Task item
Transcribe the stretch of the article on the March jobs report from "Still, Federal Reserve" through "to find jobs.", word for word.

By Joe Guzzardi
April 8, 2014
While the March Bureau of Labor Statistics jobs report looks rosy to some, the underlying realities show that the economy still has a long way to go before the celebrating can begin. On Friday, the Labor Department announced that last month nonfarm payrolls rose a seasonally adjusted 192,000 and finally reached the 8.8 million replacement level for the jobs lost during the recession and the subsequent weak five-year recovery.
Still, Federal Reserve Bank Chairman Janet Yellen said that the economy and the job market are not “back to normal health.” Yellin cited various metrics to make her case. Long-term unemployment is a critical variable. More than 33 percent of the approximately 10.5 million officially unemployed Americans have been without a job for six months or longer. At the current job creation rate, more than 7.5 years will pass before unemployed Americans could expect to find jobs.

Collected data
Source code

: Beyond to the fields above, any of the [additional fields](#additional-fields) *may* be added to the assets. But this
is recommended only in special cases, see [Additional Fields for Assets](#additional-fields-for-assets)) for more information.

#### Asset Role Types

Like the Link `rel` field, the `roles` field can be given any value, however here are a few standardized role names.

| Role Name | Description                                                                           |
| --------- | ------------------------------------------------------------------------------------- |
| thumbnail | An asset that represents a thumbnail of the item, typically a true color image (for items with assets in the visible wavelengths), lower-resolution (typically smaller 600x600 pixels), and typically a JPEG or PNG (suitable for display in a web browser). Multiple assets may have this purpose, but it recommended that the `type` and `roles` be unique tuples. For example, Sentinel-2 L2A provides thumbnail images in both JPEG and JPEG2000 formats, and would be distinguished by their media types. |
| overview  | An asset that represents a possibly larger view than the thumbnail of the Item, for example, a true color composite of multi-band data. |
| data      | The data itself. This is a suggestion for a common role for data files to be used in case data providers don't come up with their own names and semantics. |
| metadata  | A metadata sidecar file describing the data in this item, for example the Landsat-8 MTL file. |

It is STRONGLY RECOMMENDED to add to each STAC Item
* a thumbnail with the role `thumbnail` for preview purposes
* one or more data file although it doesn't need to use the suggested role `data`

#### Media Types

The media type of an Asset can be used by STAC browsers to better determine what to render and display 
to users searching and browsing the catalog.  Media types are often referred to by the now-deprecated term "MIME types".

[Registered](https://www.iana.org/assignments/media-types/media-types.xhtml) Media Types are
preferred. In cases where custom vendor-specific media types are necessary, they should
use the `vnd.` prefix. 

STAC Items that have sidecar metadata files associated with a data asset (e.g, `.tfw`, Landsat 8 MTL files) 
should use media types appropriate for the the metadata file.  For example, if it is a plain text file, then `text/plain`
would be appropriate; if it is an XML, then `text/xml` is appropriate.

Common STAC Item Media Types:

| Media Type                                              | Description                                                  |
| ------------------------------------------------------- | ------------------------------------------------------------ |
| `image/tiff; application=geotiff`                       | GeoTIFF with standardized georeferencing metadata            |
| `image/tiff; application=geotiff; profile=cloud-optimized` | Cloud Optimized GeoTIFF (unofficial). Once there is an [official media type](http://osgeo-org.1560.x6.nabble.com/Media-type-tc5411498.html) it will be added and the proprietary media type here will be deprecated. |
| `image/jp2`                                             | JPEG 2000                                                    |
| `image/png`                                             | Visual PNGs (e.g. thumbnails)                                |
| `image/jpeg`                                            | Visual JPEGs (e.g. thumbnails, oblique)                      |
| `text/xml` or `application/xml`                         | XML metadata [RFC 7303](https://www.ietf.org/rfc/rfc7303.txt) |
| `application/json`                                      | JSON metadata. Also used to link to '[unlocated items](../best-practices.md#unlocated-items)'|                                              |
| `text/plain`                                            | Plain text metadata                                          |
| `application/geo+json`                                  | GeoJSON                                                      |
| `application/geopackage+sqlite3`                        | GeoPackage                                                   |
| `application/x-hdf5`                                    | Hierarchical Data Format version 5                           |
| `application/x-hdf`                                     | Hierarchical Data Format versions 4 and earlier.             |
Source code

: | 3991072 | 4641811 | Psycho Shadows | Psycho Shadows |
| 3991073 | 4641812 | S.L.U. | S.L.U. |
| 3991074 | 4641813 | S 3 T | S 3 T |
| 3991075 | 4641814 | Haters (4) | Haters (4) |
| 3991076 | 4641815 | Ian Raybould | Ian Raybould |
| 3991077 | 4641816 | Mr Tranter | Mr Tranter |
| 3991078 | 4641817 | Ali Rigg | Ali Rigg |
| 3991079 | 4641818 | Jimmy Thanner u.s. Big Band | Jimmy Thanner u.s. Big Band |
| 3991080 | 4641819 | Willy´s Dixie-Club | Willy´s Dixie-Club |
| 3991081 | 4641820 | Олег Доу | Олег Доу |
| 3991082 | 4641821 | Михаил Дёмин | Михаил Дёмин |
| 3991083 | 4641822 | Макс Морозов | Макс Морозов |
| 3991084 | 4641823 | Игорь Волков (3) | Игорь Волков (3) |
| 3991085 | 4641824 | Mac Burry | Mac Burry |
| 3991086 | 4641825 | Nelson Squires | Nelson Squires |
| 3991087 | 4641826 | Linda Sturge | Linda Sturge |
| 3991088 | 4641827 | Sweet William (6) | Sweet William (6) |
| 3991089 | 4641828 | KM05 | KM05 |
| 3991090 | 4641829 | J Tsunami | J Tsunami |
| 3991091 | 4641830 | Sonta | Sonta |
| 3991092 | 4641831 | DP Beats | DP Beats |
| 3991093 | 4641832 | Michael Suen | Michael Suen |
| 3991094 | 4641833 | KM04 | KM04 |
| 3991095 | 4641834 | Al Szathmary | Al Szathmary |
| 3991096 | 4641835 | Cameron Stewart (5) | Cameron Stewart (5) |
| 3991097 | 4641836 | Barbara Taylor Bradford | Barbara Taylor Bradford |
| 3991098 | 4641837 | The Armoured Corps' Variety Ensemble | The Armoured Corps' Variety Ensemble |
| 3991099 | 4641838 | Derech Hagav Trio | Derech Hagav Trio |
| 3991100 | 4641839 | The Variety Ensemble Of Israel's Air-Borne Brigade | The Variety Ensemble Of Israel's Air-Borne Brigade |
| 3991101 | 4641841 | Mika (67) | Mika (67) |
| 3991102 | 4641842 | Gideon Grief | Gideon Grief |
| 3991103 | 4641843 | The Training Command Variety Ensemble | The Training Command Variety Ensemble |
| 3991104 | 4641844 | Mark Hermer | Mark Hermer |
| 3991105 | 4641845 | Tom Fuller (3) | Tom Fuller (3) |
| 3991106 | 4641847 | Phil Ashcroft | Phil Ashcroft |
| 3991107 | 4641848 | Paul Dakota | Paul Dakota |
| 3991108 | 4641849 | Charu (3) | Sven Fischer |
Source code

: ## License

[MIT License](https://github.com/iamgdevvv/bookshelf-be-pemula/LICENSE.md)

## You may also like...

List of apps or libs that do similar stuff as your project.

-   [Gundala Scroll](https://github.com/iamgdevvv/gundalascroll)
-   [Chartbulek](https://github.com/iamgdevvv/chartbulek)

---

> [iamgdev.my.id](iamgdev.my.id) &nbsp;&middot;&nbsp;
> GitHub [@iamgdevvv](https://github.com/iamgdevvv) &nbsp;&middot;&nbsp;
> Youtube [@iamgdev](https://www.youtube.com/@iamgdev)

Reply to the exercise
Still, Federal Reserve Bank Chairman Janet Yellen said that the economy and the job market are not “back to normal health.” Yellin cited various metrics to make her case. Long-term unemployment is a critical variable. More than 33 percent of the approximately 10.5 million officially unemployed Americans have been without a job for six months or longer. At the current job creation rate, more than 7.5 years will pass before unemployed Americans could expect to find jobs.